South Carolina has the best running back in the SEC in junior Marcus Lattimore. The Gamecocks also have a better offensive line than Georgia. The Bulldogs have the better passing attack and a slightly better overall defense (though any defense with ends Jadeveon Clowney and Devin Taylor, which is what South Carolina possesses, is going to be painful for opposing quarterbacks).

Georgia has three games against SEC East opponents in September, then travels to South Carolina on the first weekend in October. That means there's not much time for the Bulldogs to experiment at tailback. They need production right away.


Grid bits

• Michigan this week announced some future non-conference games. Included was a contest against Appalachian State (Aug. 30, 2014).

• New Arkansas State coach Gus Malzahn had hoped that former Auburn TB Michael Dyer would be able to play for the Red Wolves this fall, but Dyer's appeal for immediate eligibility was denied. Dyer is an Arkansas native who followed Malzahn from Auburn after he was – ahem – released from his scholarship; Malzahn had been the Tigers' offensive coordinator. Dyer will be eligible in 2013, but already there are rumblings he will declare for next year's NFL draft.

• QB Jordan Webb officially has transferred to Colorado from Kansas. How bad is Colorado's quarterback situation? Webb has a legit chance to start. Texas transfer Connor Wood emerged from spring drills atop the depth chart, but one reason for that is that holdover Nick Hirschman was injured and missed spring practice. Webb started 19 games in his Kansas career, including each one last season, when KU went 2-10.

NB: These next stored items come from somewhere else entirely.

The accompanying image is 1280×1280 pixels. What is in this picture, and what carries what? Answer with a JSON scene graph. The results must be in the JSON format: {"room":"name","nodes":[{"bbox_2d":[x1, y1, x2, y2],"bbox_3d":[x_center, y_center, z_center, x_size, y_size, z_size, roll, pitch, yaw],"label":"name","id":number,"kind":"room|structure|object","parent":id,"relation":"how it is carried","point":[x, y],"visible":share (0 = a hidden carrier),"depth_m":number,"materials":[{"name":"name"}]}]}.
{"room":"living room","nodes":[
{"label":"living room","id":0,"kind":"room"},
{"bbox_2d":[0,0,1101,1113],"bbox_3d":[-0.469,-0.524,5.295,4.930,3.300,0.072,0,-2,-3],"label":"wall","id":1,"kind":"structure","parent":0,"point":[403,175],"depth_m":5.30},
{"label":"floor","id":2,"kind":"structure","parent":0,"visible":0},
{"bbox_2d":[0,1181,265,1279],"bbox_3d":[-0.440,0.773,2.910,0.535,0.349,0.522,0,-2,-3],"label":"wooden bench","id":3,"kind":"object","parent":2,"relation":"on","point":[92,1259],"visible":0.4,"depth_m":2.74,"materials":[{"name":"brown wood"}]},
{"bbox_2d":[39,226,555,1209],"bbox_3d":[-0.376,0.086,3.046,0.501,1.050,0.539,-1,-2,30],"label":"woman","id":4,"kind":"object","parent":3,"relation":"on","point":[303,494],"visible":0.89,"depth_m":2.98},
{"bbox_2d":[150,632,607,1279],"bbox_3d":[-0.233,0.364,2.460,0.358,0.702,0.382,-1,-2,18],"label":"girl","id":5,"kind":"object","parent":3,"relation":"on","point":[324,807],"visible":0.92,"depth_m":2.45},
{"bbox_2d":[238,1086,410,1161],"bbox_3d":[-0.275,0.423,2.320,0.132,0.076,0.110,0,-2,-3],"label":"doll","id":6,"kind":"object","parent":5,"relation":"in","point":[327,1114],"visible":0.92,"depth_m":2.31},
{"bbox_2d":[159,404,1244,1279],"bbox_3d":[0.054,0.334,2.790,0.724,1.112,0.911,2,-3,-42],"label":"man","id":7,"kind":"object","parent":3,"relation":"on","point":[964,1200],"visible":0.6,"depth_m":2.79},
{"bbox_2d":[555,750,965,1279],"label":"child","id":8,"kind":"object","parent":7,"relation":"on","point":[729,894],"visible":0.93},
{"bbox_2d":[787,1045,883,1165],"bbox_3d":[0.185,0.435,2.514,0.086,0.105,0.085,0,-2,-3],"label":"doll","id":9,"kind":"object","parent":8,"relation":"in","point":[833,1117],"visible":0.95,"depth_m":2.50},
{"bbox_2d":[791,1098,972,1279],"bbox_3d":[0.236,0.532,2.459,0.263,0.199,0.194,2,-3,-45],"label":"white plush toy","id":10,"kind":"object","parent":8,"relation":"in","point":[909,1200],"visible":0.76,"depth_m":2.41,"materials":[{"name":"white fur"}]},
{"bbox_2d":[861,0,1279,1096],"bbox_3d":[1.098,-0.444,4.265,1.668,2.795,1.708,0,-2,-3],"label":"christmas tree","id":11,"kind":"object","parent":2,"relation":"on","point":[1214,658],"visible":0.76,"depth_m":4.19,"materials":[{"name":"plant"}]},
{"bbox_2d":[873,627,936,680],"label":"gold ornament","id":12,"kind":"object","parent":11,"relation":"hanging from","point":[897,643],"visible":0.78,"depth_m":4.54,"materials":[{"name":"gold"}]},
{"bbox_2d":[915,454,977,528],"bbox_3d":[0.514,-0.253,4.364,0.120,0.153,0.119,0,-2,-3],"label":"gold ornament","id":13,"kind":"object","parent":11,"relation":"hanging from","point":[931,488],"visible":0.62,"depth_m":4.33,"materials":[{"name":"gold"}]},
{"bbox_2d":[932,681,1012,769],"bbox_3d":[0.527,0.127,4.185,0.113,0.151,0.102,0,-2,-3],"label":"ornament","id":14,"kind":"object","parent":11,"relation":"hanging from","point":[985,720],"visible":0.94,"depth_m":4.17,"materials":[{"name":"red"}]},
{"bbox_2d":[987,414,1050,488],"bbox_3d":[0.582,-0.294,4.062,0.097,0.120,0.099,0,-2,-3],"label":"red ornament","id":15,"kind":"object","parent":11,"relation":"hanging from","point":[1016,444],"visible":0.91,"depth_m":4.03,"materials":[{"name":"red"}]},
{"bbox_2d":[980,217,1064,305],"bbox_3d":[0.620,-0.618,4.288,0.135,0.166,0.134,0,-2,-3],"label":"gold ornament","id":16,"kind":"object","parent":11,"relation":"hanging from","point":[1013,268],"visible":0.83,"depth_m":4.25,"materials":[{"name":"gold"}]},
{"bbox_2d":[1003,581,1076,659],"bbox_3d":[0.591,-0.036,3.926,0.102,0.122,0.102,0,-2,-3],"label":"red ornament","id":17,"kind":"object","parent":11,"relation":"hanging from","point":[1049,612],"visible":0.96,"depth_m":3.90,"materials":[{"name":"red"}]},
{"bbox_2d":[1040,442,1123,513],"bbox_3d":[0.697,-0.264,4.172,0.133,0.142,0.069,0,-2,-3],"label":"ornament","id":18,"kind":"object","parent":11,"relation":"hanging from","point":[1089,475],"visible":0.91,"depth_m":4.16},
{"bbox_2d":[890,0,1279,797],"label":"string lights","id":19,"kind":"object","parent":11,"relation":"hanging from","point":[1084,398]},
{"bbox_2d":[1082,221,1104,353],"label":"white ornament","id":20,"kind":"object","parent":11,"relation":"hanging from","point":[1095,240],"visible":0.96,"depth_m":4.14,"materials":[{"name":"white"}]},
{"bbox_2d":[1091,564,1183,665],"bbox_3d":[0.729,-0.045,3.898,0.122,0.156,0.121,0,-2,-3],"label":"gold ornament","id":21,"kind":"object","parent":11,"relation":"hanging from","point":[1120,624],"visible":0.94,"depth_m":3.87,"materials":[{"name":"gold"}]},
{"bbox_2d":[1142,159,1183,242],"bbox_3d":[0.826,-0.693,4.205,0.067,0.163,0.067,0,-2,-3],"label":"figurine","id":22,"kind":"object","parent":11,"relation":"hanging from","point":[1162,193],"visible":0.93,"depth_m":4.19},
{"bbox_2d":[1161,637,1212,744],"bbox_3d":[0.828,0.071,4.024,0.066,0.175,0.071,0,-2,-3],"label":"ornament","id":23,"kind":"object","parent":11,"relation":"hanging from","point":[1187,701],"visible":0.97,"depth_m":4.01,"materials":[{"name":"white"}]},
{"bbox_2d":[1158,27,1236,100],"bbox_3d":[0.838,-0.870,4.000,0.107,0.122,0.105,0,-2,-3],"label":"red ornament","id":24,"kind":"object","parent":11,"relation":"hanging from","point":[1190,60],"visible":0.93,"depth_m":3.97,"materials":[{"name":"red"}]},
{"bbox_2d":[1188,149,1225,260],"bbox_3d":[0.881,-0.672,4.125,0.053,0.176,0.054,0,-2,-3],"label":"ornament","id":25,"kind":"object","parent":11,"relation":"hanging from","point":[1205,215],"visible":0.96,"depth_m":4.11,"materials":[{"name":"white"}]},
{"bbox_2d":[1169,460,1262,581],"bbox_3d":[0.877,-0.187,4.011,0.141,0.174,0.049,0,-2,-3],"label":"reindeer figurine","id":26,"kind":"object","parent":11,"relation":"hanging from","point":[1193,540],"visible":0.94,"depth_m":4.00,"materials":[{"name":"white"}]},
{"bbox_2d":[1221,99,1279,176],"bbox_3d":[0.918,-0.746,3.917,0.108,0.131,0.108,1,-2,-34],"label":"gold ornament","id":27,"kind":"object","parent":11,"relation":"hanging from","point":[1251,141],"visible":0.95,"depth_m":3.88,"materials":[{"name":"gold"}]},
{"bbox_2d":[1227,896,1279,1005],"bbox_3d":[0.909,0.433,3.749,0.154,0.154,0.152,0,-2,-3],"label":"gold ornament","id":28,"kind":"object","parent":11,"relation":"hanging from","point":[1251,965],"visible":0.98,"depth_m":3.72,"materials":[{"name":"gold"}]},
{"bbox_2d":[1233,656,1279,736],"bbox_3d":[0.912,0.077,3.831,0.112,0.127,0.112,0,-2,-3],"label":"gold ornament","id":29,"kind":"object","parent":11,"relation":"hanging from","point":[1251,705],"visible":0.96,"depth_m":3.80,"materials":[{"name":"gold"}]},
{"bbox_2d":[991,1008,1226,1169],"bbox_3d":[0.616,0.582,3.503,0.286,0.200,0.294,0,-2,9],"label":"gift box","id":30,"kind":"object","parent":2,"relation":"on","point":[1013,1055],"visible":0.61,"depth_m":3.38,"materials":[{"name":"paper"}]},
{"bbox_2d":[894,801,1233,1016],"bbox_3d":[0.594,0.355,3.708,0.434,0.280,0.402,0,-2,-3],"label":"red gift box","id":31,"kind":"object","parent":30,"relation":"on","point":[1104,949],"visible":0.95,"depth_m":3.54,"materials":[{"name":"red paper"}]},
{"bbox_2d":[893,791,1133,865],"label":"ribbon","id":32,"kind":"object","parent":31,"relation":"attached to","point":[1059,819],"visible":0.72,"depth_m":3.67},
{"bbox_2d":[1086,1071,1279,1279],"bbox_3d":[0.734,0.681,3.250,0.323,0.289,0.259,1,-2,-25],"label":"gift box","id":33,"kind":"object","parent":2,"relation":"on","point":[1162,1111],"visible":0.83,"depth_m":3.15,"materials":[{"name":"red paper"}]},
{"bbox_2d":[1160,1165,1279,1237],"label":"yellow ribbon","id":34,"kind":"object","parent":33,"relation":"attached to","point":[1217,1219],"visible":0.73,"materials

• The 2012 season kicks off in eight weeks. It can't get here soon enough, right? There are 116 games involving FBS teams that first weekend (Aug. 30-Sept. 3), and 37 of them are matchups against FCS schools. There are four conference matchups, and four teams don't play that first weekend. There were 36 FBS-FCS games on the first weekend last season, and FBS teams went 34-2.